Assigned task 1
List the measures that, according to Phillips, the Nazi government used against homosexuals, as given in the article on the Holocaust Museum exhibit.
Assigned task 2
Continue the article about the Holocaust Museum exhibit on Nazi persecution of homosexuals from its final sentence.
Text passage Block Start
Photography by Michael Wichita
“I can’t believe they got it wrong. ”
Edward Phillips stands among thirteen packing crates in the U.S. Holocaust Memorial Museum’s Gonda Education Center, all stamped with the words “Nazi Persecution of Homosexuals 1930-1945. ”
He looks at a reporter, shakes his head and laughs.
“It’s supposed to read 1933. ”
Phillips is curator of the museum’s newest exhibit which chronicles the Nazi government’s attempt to eliminate homosexuality from German society — efforts that included, according to Phillips, “re-education,Â…castration, institutionalization and deportation to concentration camps. ”
Though it is estimated that over one million homosexual men were part of German society at the time, it’s believed that only 5,000 to 15,000 were sent to camps, where they were categorized with a pink triangle, now a familiar gay icon.
The exhibit is laid out on 32 elaborately designed and intricately detailed panels detailing in chronological order the German persecution of homosexuals during the years leading up to, during, and immediately following the second world war. Phillips, 50, has spent the past two years of his life researching and writing the exhibit, which will travel to other cities after it ends its Holocaust Museum run in mid-March.
“It’s been hard on my friends because this exhibit has become an obsession, ” says Phillips, who is gay. “This work became the focal point of all my conversations with people. I’m now having to relearn how to get away from it and get myself involved with the other projects at the museum. ”
The exhibit opens to the public tomorrow, Friday, November 15. But at the time of the interview, one week ago, even Phillips hadn’t seen the exhibit fully assembled.
Text passage Block End
Given records Block Start
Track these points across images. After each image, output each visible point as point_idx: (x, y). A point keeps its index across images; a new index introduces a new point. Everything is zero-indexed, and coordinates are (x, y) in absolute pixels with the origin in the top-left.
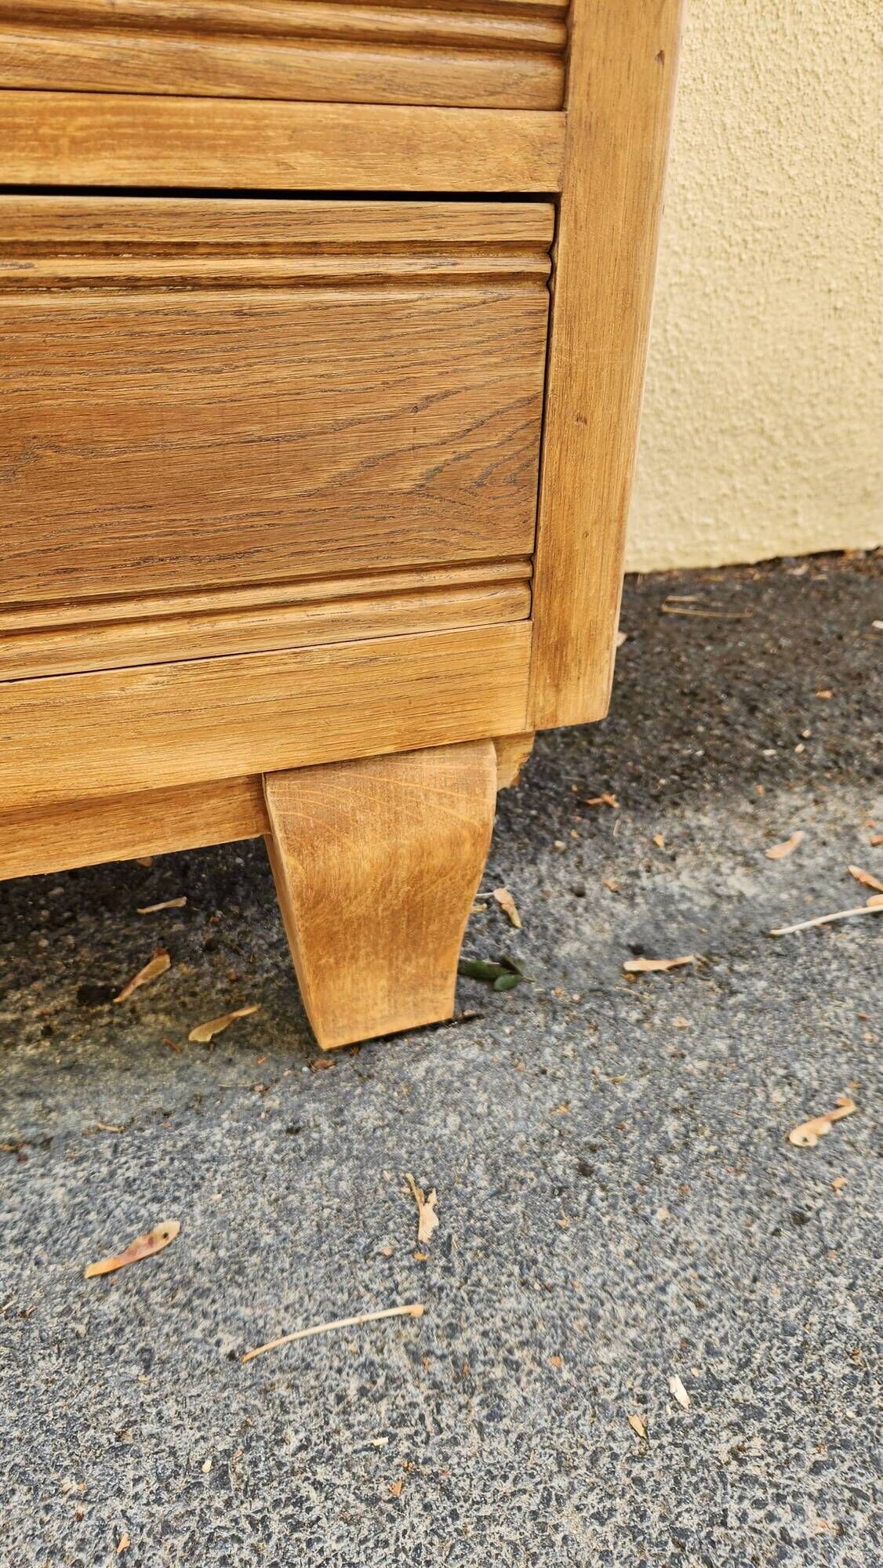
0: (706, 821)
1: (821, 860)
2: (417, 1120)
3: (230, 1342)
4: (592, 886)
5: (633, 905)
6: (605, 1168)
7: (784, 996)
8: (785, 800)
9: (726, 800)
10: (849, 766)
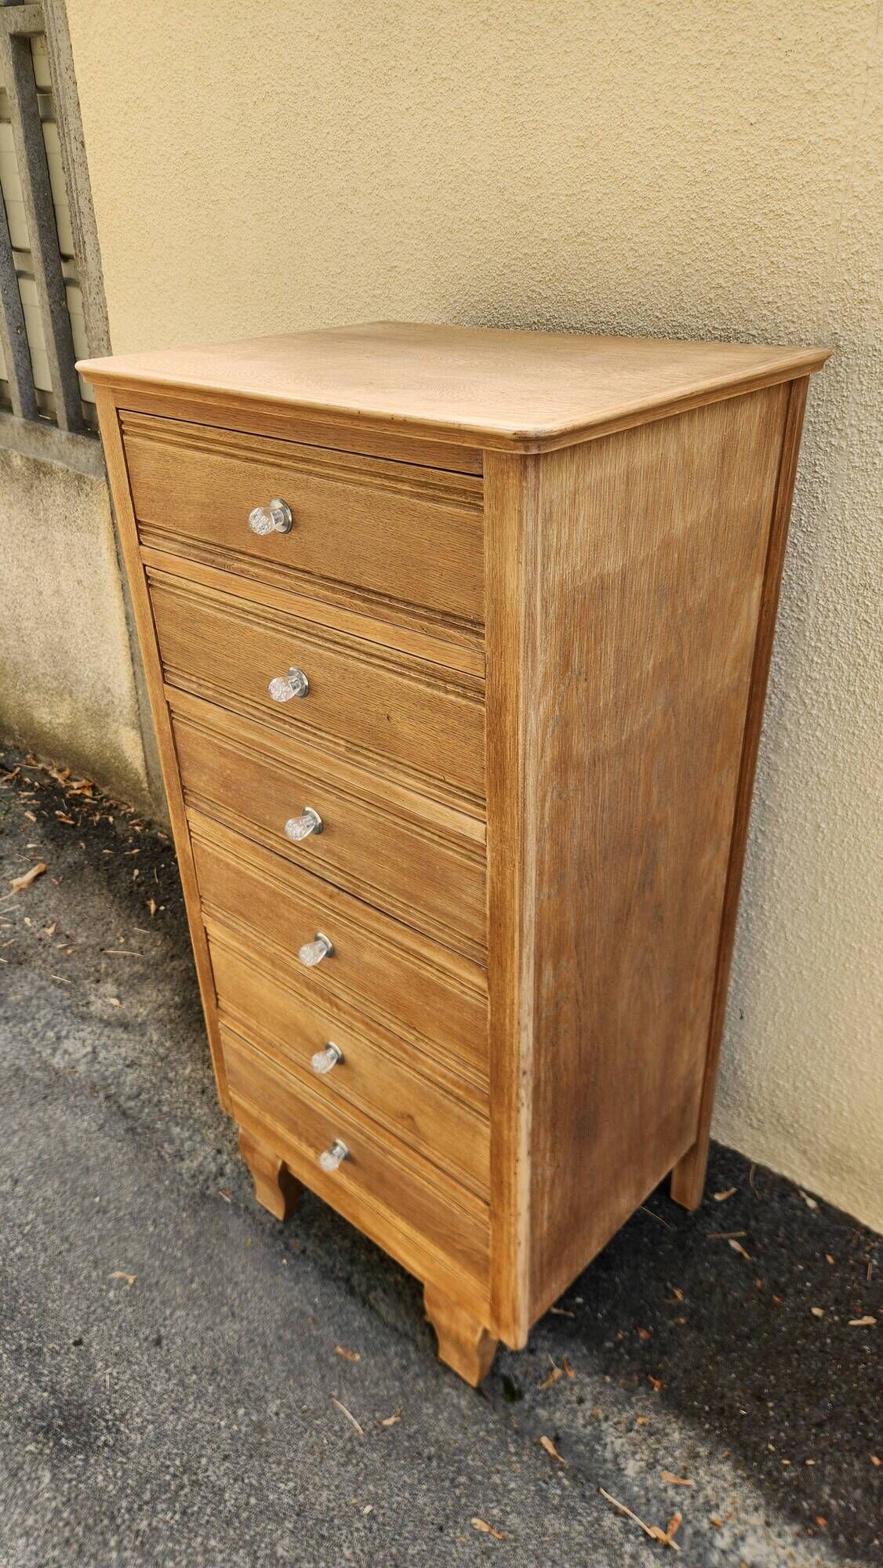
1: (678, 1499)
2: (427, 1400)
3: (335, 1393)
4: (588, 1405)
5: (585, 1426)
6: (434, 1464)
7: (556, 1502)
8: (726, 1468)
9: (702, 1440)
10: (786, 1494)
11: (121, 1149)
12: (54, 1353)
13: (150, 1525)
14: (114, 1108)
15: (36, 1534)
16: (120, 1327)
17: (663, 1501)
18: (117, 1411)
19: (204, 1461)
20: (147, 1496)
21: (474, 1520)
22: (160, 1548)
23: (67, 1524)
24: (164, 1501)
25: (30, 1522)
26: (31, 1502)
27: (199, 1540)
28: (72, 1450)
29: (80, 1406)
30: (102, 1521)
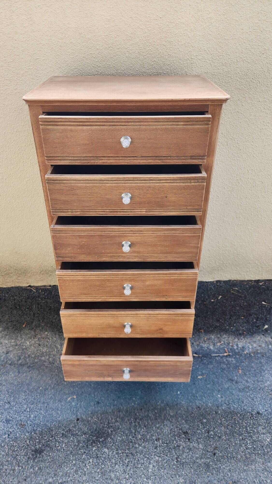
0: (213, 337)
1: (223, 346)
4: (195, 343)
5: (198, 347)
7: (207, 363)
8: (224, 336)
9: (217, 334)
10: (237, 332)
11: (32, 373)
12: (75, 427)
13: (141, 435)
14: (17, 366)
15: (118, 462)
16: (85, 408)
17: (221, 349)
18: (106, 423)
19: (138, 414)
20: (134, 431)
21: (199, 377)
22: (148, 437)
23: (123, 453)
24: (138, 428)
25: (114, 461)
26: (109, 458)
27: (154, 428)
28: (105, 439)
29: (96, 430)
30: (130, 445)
Given records Block End
Answer box 1
Re-education, castration, institutionalization, and deportation to concentration camps.

Answer box 2
“I’m a wreck about actually seeing the thing standing all in place, ” he admits, a wave of emotion passing through his friendly yet scholarly demeanor. “Next week will be the first time I’ve seen the whole exhibition in its final form here in the museum. I don’t know how it’s going to affect me. ”
Our guess: Profoundly.
MW: What elements came together to form the idea for the exhibit “Nazi Persecution of Homosexuals 1933-1945 “?
EDWARD PHILLIPS: Within a couple of years of the museum’s opening in 1993, the education division put together a series of pamphlets on the non-Jewish victims of the era — homosexuals, gypsies, the handicapped, non-Jewish Polish victims, and Jehovah’s Witnesses. Shortly after I got here in 1995, we began putting together a long-term exhibition plan and realized that in addition to doing core story narratives based on things that are in the permanent exhibition, the small pamphlets we’d put together would be a great opportunity to build traveling exhibitions on the untold parts of the story. We knew from the outset there was a real interest from the gay and lesbian community in knowing more about the persecution of homosexuals, so that ended up being the first choice of the institution.
MW: How do you plan an exhibit as dense as this?
PHILLIPS: The structure of many of our exhibitions here at the museum tend to start with the history. The question then becomes “How do we illustrate the history? ” because it’s the story of what happens over this period of time that we’re trying to get across. So basically the exhibition is chronological. What happens before the Nazis come to power in the Weimar era in 1918 to 1933, what happens before the war up to the outbreak in 1939, what happens during the war. And then there’s an aftermath piece to show what happens immediately after the war. The chronology shapes the story.
This exhibit is different in another way. At the museum, we tend to talk about the victims from the victims’ point of view because we can find artifacts that tell the victims’ side. With this story, however, homosexuals were persecuted prior to [WWII] under [the law Paragraph 175], which continued to remain in force in West Germany until 1969. So many of those who survived [the Holocaust] probably destroyed anything they had connected to what had happened to them because it would have linked them to being continuously viewed as criminals in the postwar period. While we actually look at the story less from the victims’ side, we try always bringing the victims’ faces up [in the exhibit]. We see the police files with their police photos. We see the documents with their names on it.
MW: How many gay men wound up in the camps?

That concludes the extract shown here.